### Passage provided
☆ ☆ ☆ ☆

Parameterization of the Stochastic Model for Evaluating Variable Small Data in the Shannon Entropy Basis

Entropy 2023, 25(2), 184; https://doi.org/10.3390/e25020184
by Oleh Bisikalo 1, Vyacheslav Kharchenko 2, Viacheslav Kovtun 3,*, Iurii Krak 4 and Sergii Pavlov 5
Reviewer 1:
Reviewer 2: Anonymous
Entropy 2023, 25(2), 184; https://doi.org/10.3390/e25020184
Submission received: 26 December 2022 / Revised: 10 January 2023 / Accepted: 11 January 2023 / Published: 17 January 2023
(This article belongs to the Special Issue Entropy: The Cornerstone of Machine Learning)

Round 1

Reviewer 1 Report

This is an interesting article that combines the capabilities of machine learning and mathematical statistics to solve an actual applied problem of small data analysis. The structure of the article is honed. It can be seen that the authors have extensive experience in writing serious scientific papers. The quality of presentation of the material, figures and formulas is sufficient. At the same time, I have a number of recommendations that, in my opinion, can make the article more expressive.

1. The authors should consider the possibility of splitting the Introduction section into the Introduction itself and the Overview of analogues.

2. The article, of course, fits the subject of Entropy journal. However, the authors did not cite any articles from this journal. Hasn't Entropy published strong papers on data analysis?

☆ ☆ ☆ ☆

### Items stored from a collection
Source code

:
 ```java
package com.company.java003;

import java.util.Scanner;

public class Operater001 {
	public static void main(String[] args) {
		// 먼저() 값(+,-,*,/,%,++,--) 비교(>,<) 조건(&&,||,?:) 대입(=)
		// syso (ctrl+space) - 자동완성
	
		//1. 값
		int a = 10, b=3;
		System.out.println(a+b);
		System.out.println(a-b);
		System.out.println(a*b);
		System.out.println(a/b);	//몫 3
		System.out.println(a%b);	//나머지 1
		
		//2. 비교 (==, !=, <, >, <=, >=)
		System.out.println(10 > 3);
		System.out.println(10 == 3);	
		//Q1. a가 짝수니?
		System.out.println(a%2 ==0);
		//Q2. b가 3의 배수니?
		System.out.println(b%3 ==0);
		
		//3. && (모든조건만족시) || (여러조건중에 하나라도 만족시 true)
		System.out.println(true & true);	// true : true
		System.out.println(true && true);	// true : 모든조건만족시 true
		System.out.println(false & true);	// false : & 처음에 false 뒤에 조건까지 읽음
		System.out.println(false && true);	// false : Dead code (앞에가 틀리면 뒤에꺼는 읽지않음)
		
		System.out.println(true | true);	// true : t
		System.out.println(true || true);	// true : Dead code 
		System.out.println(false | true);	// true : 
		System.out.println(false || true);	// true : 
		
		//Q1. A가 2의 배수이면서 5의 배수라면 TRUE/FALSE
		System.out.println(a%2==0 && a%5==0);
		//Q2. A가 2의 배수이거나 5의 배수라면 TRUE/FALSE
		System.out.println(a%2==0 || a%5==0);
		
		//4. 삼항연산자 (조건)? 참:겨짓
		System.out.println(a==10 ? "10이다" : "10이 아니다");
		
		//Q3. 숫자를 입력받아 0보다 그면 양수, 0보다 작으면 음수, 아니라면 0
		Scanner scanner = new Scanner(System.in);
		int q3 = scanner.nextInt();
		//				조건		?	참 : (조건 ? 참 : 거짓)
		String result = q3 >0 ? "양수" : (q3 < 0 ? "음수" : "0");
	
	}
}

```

☆ ☆ ☆ ☆

### Action item
Please return the whole peer review excerpt on the stochastic model paper, word for word.

### Finished task
Parameterization of the Stochastic Model for Evaluating Variable Small Data in the Shannon Entropy Basis

Entropy 2023, 25(2), 184; https://doi.org/10.3390/e25020184
by Oleh Bisikalo 1, Vyacheslav Kharchenko 2, Viacheslav Kovtun 3,*, Iurii Krak 4 and Sergii Pavlov 5
Reviewer 1:
Reviewer 2: Anonymous
Entropy 2023, 25(2), 184; https://doi.org/10.3390/e25020184
Submission received: 26 December 2022 / Revised: 10 January 2023 / Accepted: 11 January 2023 / Published: 17 January 2023
(This article belongs to the Special Issue Entropy: The Cornerstone of Machine Learning)

Round 1

Reviewer 1 Report

This is an interesting article that combines the capabilities of machine learning and mathematical statistics to solve an actual applied problem of small data analysis. The structure of the article is honed. It can be seen that the authors have extensive experience in writing serious scientific papers. The quality of presentation of the material, figures and formulas is sufficient. At the same time, I have a number of recommendations that, in my opinion, can make the article more expressive.

1. The authors should consider the possibility of splitting the Introduction section into the Introduction itself and the Overview of analogues.

2. The article, of course, fits the subject of Entropy journal. However, the authors did not cite any articles from this journal. Hasn't Entropy published strong papers on data analysis?